Your task is to write out the complete listing exactly as it is shown.

TASK MATERIAL –
* * * *

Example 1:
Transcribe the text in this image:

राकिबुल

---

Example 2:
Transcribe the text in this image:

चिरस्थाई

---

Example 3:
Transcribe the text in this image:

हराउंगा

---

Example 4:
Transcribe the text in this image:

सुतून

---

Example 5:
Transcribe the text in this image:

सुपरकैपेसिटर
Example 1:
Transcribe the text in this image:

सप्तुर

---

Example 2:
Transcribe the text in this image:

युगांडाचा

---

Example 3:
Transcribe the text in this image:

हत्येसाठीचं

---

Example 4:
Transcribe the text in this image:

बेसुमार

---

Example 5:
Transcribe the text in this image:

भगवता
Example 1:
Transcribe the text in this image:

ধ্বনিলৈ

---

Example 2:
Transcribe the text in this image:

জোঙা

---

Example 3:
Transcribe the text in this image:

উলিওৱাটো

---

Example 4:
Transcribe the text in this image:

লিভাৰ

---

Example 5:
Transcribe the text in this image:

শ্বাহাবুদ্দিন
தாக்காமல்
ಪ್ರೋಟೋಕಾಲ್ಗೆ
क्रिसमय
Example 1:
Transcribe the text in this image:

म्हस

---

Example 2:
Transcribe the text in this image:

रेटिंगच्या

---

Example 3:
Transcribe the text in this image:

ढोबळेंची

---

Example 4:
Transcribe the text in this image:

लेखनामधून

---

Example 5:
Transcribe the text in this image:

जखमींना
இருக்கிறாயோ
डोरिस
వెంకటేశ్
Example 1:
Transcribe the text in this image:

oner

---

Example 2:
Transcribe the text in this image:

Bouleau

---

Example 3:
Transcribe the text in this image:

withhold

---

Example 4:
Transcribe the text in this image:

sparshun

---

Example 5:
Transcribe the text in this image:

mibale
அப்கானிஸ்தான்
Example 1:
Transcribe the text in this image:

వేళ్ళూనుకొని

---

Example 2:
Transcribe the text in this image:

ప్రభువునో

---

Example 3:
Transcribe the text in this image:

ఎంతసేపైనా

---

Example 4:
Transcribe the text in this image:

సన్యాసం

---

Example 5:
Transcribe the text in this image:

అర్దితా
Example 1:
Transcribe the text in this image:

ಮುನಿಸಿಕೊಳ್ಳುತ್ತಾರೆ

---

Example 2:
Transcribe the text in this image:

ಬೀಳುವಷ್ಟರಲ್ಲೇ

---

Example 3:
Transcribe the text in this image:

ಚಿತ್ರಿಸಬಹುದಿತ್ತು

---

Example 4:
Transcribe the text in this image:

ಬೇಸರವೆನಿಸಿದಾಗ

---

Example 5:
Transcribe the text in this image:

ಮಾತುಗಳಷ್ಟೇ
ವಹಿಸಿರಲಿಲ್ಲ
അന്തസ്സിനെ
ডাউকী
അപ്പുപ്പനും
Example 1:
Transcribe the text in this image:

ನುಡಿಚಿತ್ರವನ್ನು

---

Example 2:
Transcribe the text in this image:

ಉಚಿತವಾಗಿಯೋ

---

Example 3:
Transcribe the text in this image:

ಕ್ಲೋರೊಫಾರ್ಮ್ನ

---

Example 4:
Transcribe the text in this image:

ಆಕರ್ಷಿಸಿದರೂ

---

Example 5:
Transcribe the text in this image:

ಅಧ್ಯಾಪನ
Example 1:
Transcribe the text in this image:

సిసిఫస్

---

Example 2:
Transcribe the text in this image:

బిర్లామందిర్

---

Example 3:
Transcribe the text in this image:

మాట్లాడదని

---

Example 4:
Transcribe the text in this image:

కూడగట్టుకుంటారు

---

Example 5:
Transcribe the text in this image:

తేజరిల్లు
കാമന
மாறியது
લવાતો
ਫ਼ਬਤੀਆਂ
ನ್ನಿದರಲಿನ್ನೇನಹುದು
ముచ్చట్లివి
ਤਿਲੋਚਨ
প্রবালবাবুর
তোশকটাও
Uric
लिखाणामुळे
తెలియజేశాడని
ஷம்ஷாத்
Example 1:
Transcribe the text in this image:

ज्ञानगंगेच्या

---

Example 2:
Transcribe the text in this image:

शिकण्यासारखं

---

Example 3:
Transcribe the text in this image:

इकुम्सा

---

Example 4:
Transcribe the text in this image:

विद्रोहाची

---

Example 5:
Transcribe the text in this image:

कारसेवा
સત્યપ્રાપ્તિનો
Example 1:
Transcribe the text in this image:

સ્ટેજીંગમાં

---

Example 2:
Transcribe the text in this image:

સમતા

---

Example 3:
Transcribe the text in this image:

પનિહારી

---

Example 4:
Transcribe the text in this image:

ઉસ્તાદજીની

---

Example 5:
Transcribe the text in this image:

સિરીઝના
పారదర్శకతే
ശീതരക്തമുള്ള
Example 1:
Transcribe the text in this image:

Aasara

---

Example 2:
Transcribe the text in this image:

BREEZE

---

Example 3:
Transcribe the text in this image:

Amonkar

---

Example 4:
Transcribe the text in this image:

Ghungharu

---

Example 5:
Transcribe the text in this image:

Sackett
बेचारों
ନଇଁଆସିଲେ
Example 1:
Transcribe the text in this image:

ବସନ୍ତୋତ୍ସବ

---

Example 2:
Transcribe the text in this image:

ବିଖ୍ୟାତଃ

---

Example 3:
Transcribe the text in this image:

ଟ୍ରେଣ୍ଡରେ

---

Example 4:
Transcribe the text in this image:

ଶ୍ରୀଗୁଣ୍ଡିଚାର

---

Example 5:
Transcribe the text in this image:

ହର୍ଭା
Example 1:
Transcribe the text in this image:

* * * *

REPLY TO THE EXERCISE –
Example 1:
Transcribe the text in this image:

राकिबुल

---

Example 2:
Transcribe the text in this image:

चिरस्थाई

---

Example 3:
Transcribe the text in this image:

हराउंगा

---

Example 4:
Transcribe the text in this image:

सुतून

---

Example 5:
Transcribe the text in this image:

सुपरकैपेसिटर
Example 1:
Transcribe the text in this image:

सप्तुर

---

Example 2:
Transcribe the text in this image:

युगांडाचा

---

Example 3:
Transcribe the text in this image:

हत्येसाठीचं

---

Example 4:
Transcribe the text in this image:

बेसुमार

---

Example 5:
Transcribe the text in this image:

भगवता
Example 1:
Transcribe the text in this image:

ধ্বনিলৈ

---

Example 2:
Transcribe the text in this image:

জোঙা

---

Example 3:
Transcribe the text in this image:

উলিওৱাটো

---

Example 4:
Transcribe the text in this image:

লিভাৰ

---

Example 5:
Transcribe the text in this image:

শ্বাহাবুদ্দিন
தாக்காமல்
ಪ್ರೋಟೋಕಾಲ್ಗೆ
क्रिसमय
Example 1:
Transcribe the text in this image:

म्हस

---

Example 2:
Transcribe the text in this image:

रेटिंगच्या

---

Example 3:
Transcribe the text in this image:

ढोबळेंची

---

Example 4:
Transcribe the text in this image:

लेखनामधून

---

Example 5:
Transcribe the text in this image:

जखमींना
இருக்கிறாயோ
डोरिस
వెంకటేశ్
Example 1:
Transcribe the text in this image:

oner

---

Example 2:
Transcribe the text in this image:

Bouleau

---

Example 3:
Transcribe the text in this image:

withhold

---

Example 4:
Transcribe the text in this image:

sparshun

---

Example 5:
Transcribe the text in this image:

mibale
அப்கானிஸ்தான்
Example 1:
Transcribe the text in this image:

వేళ్ళూనుకొని

---

Example 2:
Transcribe the text in this image:

ప్రభువునో

---

Example 3:
Transcribe the text in this image:

ఎంతసేపైనా

---

Example 4:
Transcribe the text in this image:

సన్యాసం

---

Example 5:
Transcribe the text in this image:

అర్దితా
Example 1:
Transcribe the text in this image:

ಮುನಿಸಿಕೊಳ್ಳುತ್ತಾರೆ

---

Example 2:
Transcribe the text in this image:

ಬೀಳುವಷ್ಟರಲ್ಲೇ

---

Example 3:
Transcribe the text in this image:

ಚಿತ್ರಿಸಬಹುದಿತ್ತು

---

Example 4:
Transcribe the text in this image:

ಬೇಸರವೆನಿಸಿದಾಗ

---

Example 5:
Transcribe the text in this image:

ಮಾತುಗಳಷ್ಟೇ
ವಹಿಸಿರಲಿಲ್ಲ
അന്തസ്സിനെ
ডাউকী
അപ്പുപ്പനും
Example 1:
Transcribe the text in this image:

ನುಡಿಚಿತ್ರವನ್ನು

---

Example 2:
Transcribe the text in this image:

ಉಚಿತವಾಗಿಯೋ

---

Example 3:
Transcribe the text in this image:

ಕ್ಲೋರೊಫಾರ್ಮ್ನ

---

Example 4:
Transcribe the text in this image:

ಆಕರ್ಷಿಸಿದರೂ

---

Example 5:
Transcribe the text in this image:

ಅಧ್ಯಾಪನ
Example 1:
Transcribe the text in this image:

సిసిఫస్

---

Example 2:
Transcribe the text in this image:

బిర్లామందిర్

---

Example 3:
Transcribe the text in this image:

మాట్లాడదని

---

Example 4:
Transcribe the text in this image:

కూడగట్టుకుంటారు

---

Example 5:
Transcribe the text in this image:

తేజరిల్లు
കാമന
மாறியது
લવાતો
ਫ਼ਬਤੀਆਂ
ನ್ನಿದರಲಿನ್ನೇನಹುದು
ముచ్చట్లివి
ਤਿਲੋਚਨ
প্রবালবাবুর
তোশকটাও
Uric
लिखाणामुळे
తెలియజేశాడని
ஷம்ஷாத்
Example 1:
Transcribe the text in this image:

ज्ञानगंगेच्या

---

Example 2:
Transcribe the text in this image:

शिकण्यासारखं

---

Example 3:
Transcribe the text in this image:

इकुम्सा

---

Example 4:
Transcribe the text in this image:

विद्रोहाची

---

Example 5:
Transcribe the text in this image:

कारसेवा
સત્યપ્રાપ્તિનો
Example 1:
Transcribe the text in this image:

સ્ટેજીંગમાં

---

Example 2:
Transcribe the text in this image:

સમતા

---

Example 3:
Transcribe the text in this image:

પનિહારી

---

Example 4:
Transcribe the text in this image:

ઉસ્તાદજીની

---

Example 5:
Transcribe the text in this image:

સિરીઝના
పారదర్శకతే
ശീതരക്തമുള്ള
Example 1:
Transcribe the text in this image:

Aasara

---

Example 2:
Transcribe the text in this image:

BREEZE

---

Example 3:
Transcribe the text in this image:

Amonkar

---

Example 4:
Transcribe the text in this image:

Ghungharu

---

Example 5:
Transcribe the text in this image:

Sackett
बेचारों
ନଇଁଆସିଲେ
Example 1:
Transcribe the text in this image:

ବସନ୍ତୋତ୍ସବ

---

Example 2:
Transcribe the text in this image:

ବିଖ୍ୟାତଃ

---

Example 3:
Transcribe the text in this image:

ଟ୍ରେଣ୍ଡରେ

---

Example 4:
Transcribe the text in this image:

ଶ୍ରୀଗୁଣ୍ଡିଚାର

---

Example 5:
Transcribe the text in this image:

ହର୍ଭା
Example 1:
Transcribe the text in this image:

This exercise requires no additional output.